M’Balia Sangare : C’est une association qui vient en soutien à tous les acteurs de la filière pêche en Guinée. Quand nous avons débuté, en 1996, nous étions avant tout focalisés sur les femmes transformatrices, un maillon fondamental. C’est en effet grâce à leur travail que l’on peut exporter nos produits de la mer, dans la sous-région mais aussi au niveau international. On encadrait ainsi un certain nombre de coopératives et on a essayé de les organiser et les formaliser. Plus on avançait, plus les autres acteurs se sont intéressés à ce que nous mettions en place. Ce qui nous a poussé à nous occuper progressivement des différents métiers de la filière. Aujourd’hui nous encadrons des centaines de coopératives de transformatrices, de mareyeurs et de pêcheurs.

Pourquoi est-il important de soutenir la pêche artisanale à l’ère de la modernisation ?

La pêche artisanale est un métier ancestral qui fait vivre énormément de gens.
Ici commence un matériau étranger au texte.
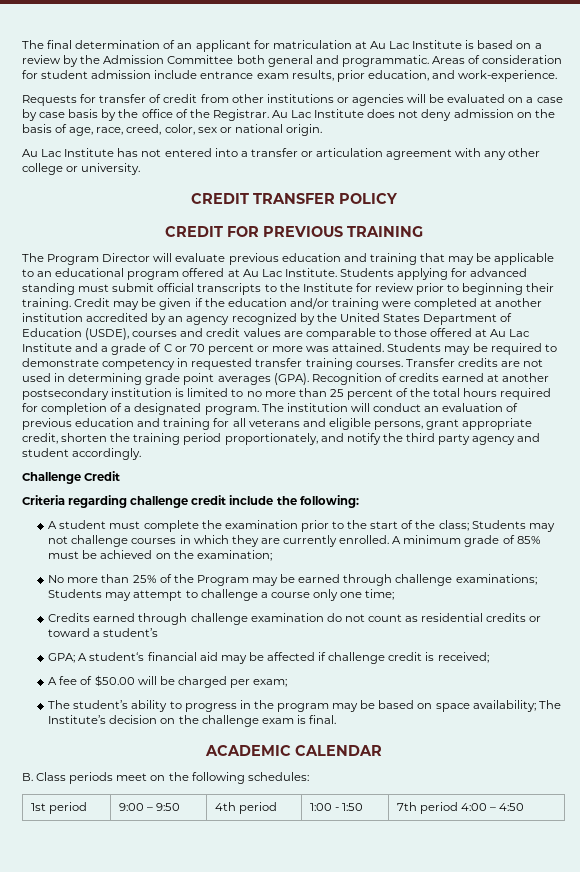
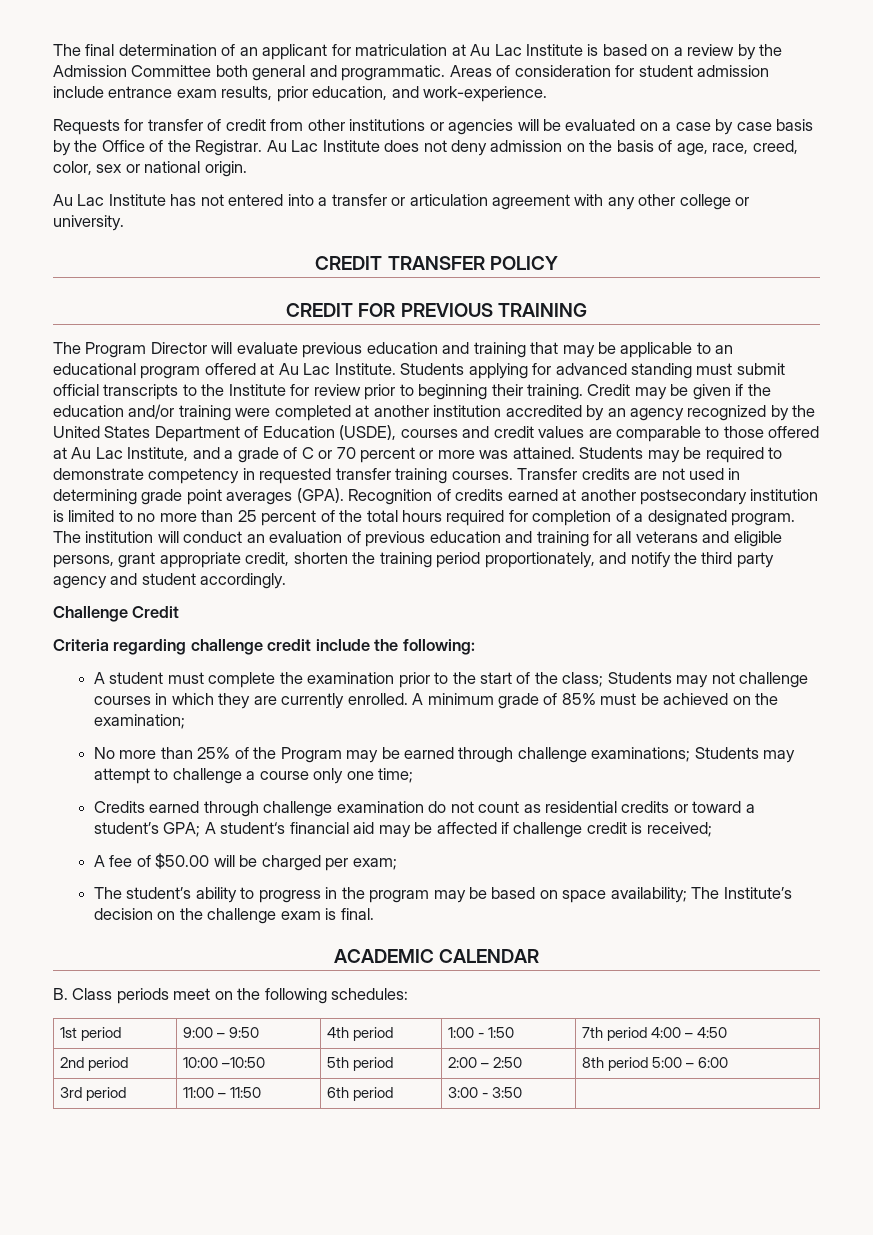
[141,109,173,118] office -> [101,140,145,152] Office
[22,343,72,352] Institute -> [127,447,189,461] Institute,
(159, 632) // -> (159, 828) none
(525, 807) none -> [60,1057,129,1071] [183,1057,266,1068] [327,1057,394,1071] [448,1057,523,1068] [582,1057,729,1071] [60,1087,127,1101] [183,1087,262,1098] [327,1087,394,1101] [448,1087,523,1098] // 2nd period | 10:00 –10:50 | 5th period | 2:00 – 2:50 | 8th period 5:00 – 6:00 // 3rd period | 11:00 – 11:50 | 6th period | 3:00 - 3:50 |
Elle est en outre le gage de la sécurité alimentaire dans notre pays, mais aussi dans tous les pays de la sous-région. Il y avait urgence à l’encadrer, car rien n’était organisé. Il y avait un vide juridique total. Il fallait donc réglementer tout ça et proposer des évolutions aussi bien du côté technique que du côté de la préservation de l’environnement et de l’hygiène. Tout cela n’était pas pris en compte.

En quoi consiste votre soutien aux organisations professionnelles de la pêche ?
Nous avons une approche holistique. Nous formons ensembles les acteurs issus des différents corps de métier. Il est en effet indispensable que chacun d’eux maîtrise l’enjeu global. Nous nous intéressons à tout ce qui concerne le poisson par exemple aux pertes après captures ; à la nécessité d’utiliser un bon filet au maillage réglementaire ; à la gestion des systèmes marins et côtiers ; à l’aménagement des aires de fumage ; à l’urgence de maintenir la chaîne de froid. Nous avons mis en place un système de micro-crédit. Nous faisons beaucoup de sensibilisation à la préservation de l’environnement et à la préservation des ressources halieutiques - ne pas attraper les juvéniles, respecter les zones et les périodes de reproduction. Nous organisons aussi des voyages d’études et d’échanges, ainsi que des partages d’expériences avec les autres pays de la sous-région, car on ne peut pas évoluer en vase clos. Nous leur apprenons encore comment trouver des fonds pour financer leurs projets, et les enjeux fondamentaux du plaidoyer. Entre 2010 et 2012, nous avons formé 1944 femmes transformatrices et mareyeuses et 954 pêcheurs. Chacun prend maintenant conscience de la nécessité de se structurer et se professionnaliser pour être reconnu.

Le plaidoyer a-t-il un impact sur les mesures étatiques prises en matière de pêche ?
Oui, ça fait bouger beaucoup de choses. Il y a peu de temps, l’Etat élaborait seul les plans de pêche. Aujourd’hui, les instances gouvernementales concernées intègrent nos remarques et nos desiderata avant de prendre des décisions. Et nous sommes même sollicités pour notre expertise. C’est une grande avancée.

Quels sont les défis à relever en Guinée ?
Le principal défi est la garantie de la sécurité alimentaire. Mais au-delà de pourvoir à ses propres besoins dans la vie quotidienne, il faut que chacun puisse tirer des bénéfices de son activité pour en vivre vraiment. Ce que nous avons en outre vraiment à cœur aujourd’hui, c’est l’éducation des enfants. Un enjeu fondamental. Car dans ce milieu, peu sont instruits. Pour cela, nous voulons implanter des garderies et des écoles primaires, au plus près des populations, sur les lieux-même de travail. Les mères et les pères commencent à être conscients de la nécessité de la scolarisation pour que leurs enfants aient une vie meilleure que la leur.

Etes-vous confiante dans l’avenir ?
Oui, grâce à la création de la Préfecture maritime mise en place pour lutter contre la pêche illicite pratiquée par des chalutiers-usines. Cette surveillance des mers accrue ainsi que la délivrance de licences de pêche qui obéit à une réglementation plus stricte empêchent une pêche anarchique voir un pillage, et permettent une plus grande protection de nos réserves halieutiques. Une autre raison d’être optimiste, c’est que nous avons réussi à créer, tout récemment, une sorte d’aire marine protégée, appelée « zone de restriction des pêcheries », dans nos eaux territoriales où les réglementations sont très strictes.